* [DATASET RECORDS]

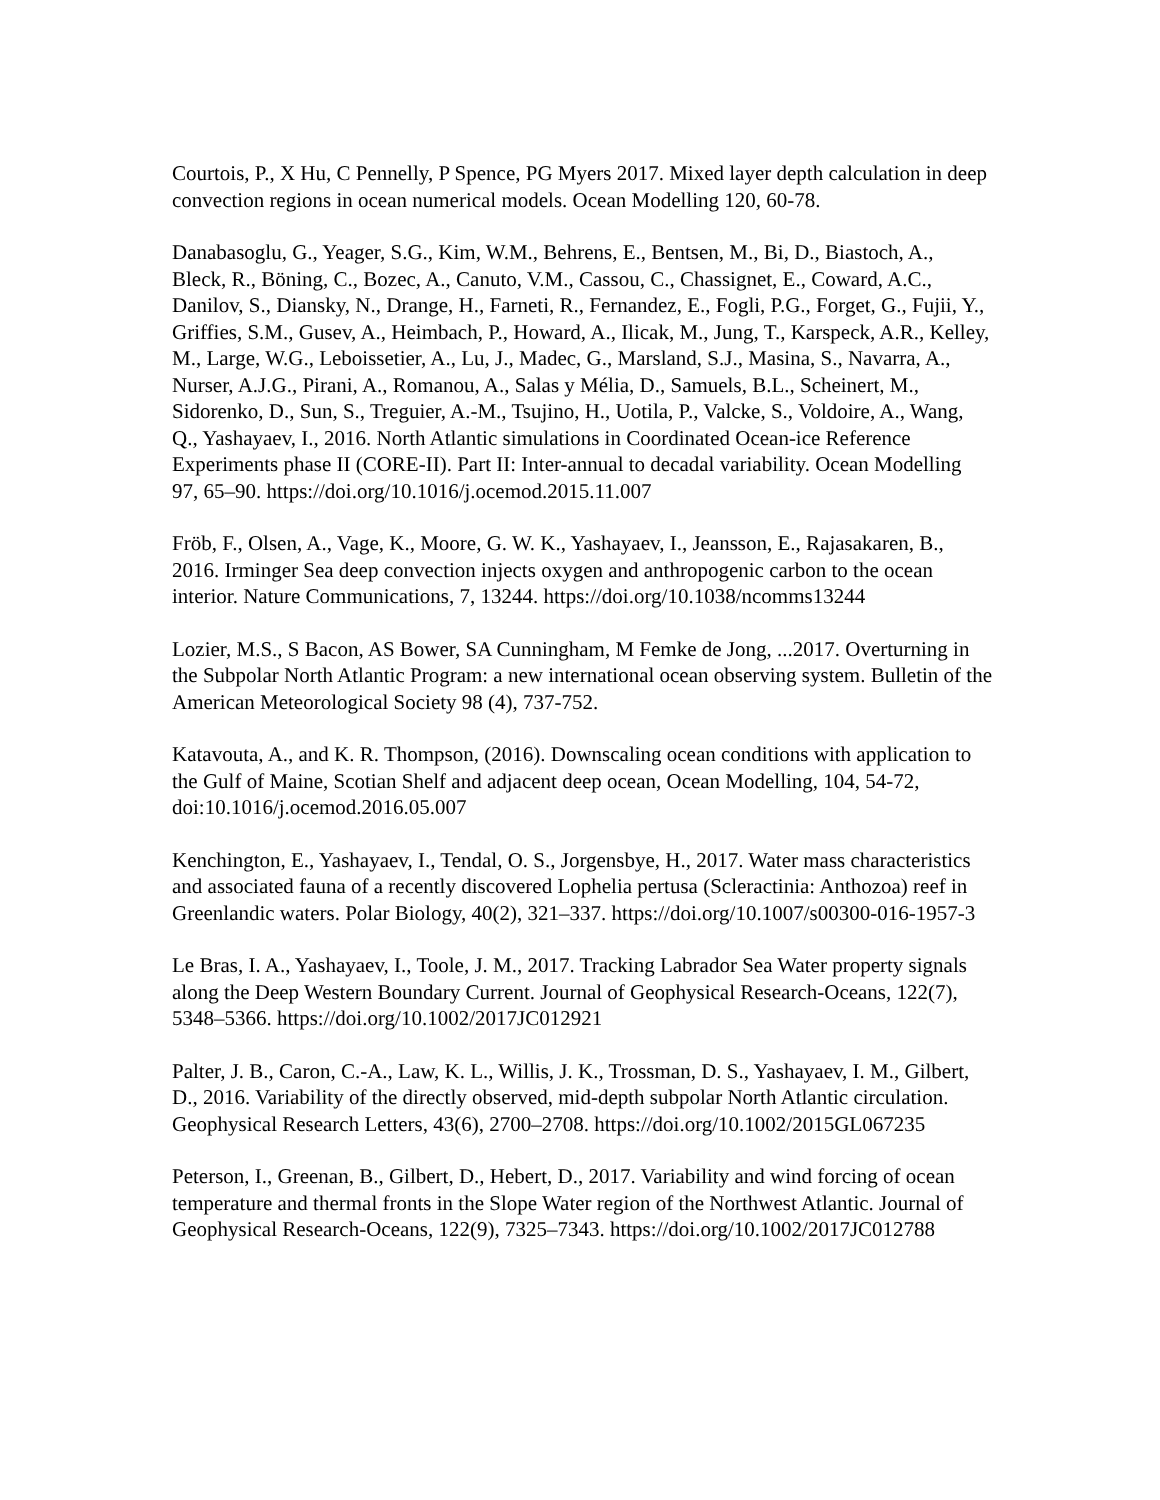Courtois, P., X Hu, C Pennelly, P Spence, PG Myers 2017. Mixed layer depth calculation in deep convection regions in ocean numerical models. Ocean Modelling 120, 60-78.
Danabasoglu, G., Yeager, S.G., Kim, W.M., Behrens, E., Bentsen, M., Bi, D., Biastoch, A., Bleck, R., Böning, C., Bozec, A., Canuto, V.M., Cassou, C., Chassignet, E., Coward, A.C., Danilov, S., Diansky, N., Drange, H., Farneti, R., Fernandez, E., Fogli, P.G., Forget, G., Fujii, Y., Griffies, S.M., Gusev, A., Heimbach, P., Howard, A., Ilicak, M., Jung, T., Karspeck, A.R., Kelley, M., Large, W.G., Leboissetier, A., Lu, J., Madec, G., Marsland, S.J., Masina, S., Navarra, A., Nurser, A.J.G., Pirani, A., Romanou, A., Salas y Mélia, D., Samuels, B.L., Scheinert, M., Sidorenko, D., Sun, S., Treguier, A.-M., Tsujino, H., Uotila, P., Valcke, S., Voldoire, A., Wang, Q., Yashayaev, I., 2016. North Atlantic simulations in Coordinated Ocean-ice Reference Experiments phase II (CORE-II). Part II: Inter-annual to decadal variability. Ocean Modelling 97, 65–90. https://doi.org/10.1016/j.ocemod.2015.11.007
Fröb, F., Olsen, A., Vage, K., Moore, G. W. K., Yashayaev, I., Jeansson, E., Rajasakaren, B., 2016. Irminger Sea deep convection injects oxygen and anthropogenic carbon to the ocean interior. Nature Communications, 7, 13244. https://doi.org/10.1038/ncomms13244
Lozier, M.S., S Bacon, AS Bower, SA Cunningham, M Femke de Jong, ...2017. Overturning in the Subpolar North Atlantic Program: a new international ocean observing system. Bulletin of the American Meteorological Society 98 (4), 737-752.
Katavouta, A., and K. R. Thompson, (2016). Downscaling ocean conditions with application to the Gulf of Maine, Scotian Shelf and adjacent deep ocean, Ocean Modelling, 104, 54-72, doi:10.1016/j.ocemod.2016.05.007
Kenchington, E., Yashayaev, I., Tendal, O. S., Jorgensbye, H., 2017. Water mass characteristics and associated fauna of a recently discovered Lophelia pertusa (Scleractinia: Anthozoa) reef in Greenlandic waters. Polar Biology, 40(2), 321–337. https://doi.org/10.1007/s00300-016-1957-3
Le Bras, I. A., Yashayaev, I., Toole, J. M., 2017. Tracking Labrador Sea Water property signals along the Deep Western Boundary Current. Journal of Geophysical Research-Oceans, 122(7), 5348–5366. https://doi.org/10.1002/2017JC012921
Palter, J. B., Caron, C.-A., Law, K. L., Willis, J. K., Trossman, D. S., Yashayaev, I. M., Gilbert, D., 2016. Variability of the directly observed, mid-depth subpolar North Atlantic circulation. Geophysical Research Letters, 43(6), 2700–2708. https://doi.org/10.1002/2015GL067235
Peterson, I., Greenan, B., Gilbert, D., Hebert, D., 2017. Variability and wind forcing of ocean temperature and thermal fronts in the Slope Water region of the Northwest Atlantic. Journal of Geophysical Research-Oceans, 122(9), 7325–7343. https://doi.org/10.1002/2017JC012788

* [WHAT IS REQUIRED] Once the line containing "Fröb, F., Olsen, A., Vage, K., Moore, G." has been copied, stop; everything from the first line of the data up to it must be copied exactly, without pictures.

* [RESPONSE]
Courtois, P., X Hu, C Pennelly, P Spence, PG Myers 2017. Mixed layer depth calculation in deep convection regions in ocean numerical models. Ocean Modelling 120, 60-78.
Danabasoglu, G., Yeager, S.G., Kim, W.M., Behrens, E., Bentsen, M., Bi, D., Biastoch, A., Bleck, R., Böning, C., Bozec, A., Canuto, V.M., Cassou, C., Chassignet, E., Coward, A.C., Danilov, S., Diansky, N., Drange, H., Farneti, R., Fernandez, E., Fogli, P.G., Forget, G., Fujii, Y., Griffies, S.M., Gusev, A., Heimbach, P., Howard, A., Ilicak, M., Jung, T., Karspeck, A.R., Kelley, M., Large, W.G., Leboissetier, A., Lu, J., Madec, G., Marsland, S.J., Masina, S., Navarra, A., Nurser, A.J.G., Pirani, A., Romanou, A., Salas y Mélia, D., Samuels, B.L., Scheinert, M., Sidorenko, D., Sun, S., Treguier, A.-M., Tsujino, H., Uotila, P., Valcke, S., Voldoire, A., Wang, Q., Yashayaev, I., 2016. North Atlantic simulations in Coordinated Ocean-ice Reference Experiments phase II (CORE-II). Part II: Inter-annual to decadal variability. Ocean Modelling 97, 65–90. https://doi.org/10.1016/j.ocemod.2015.11.007
Fröb, F., Olsen, A., Vage, K., Moore, G. W. K., Yashayaev, I., Jeansson, E., Rajasakaren, B., 2016. Irminger Sea deep convection injects oxygen and anthropogenic carbon to the ocean interior. Nature Communications, 7, 13244. https://doi.org/10.1038/ncomms13244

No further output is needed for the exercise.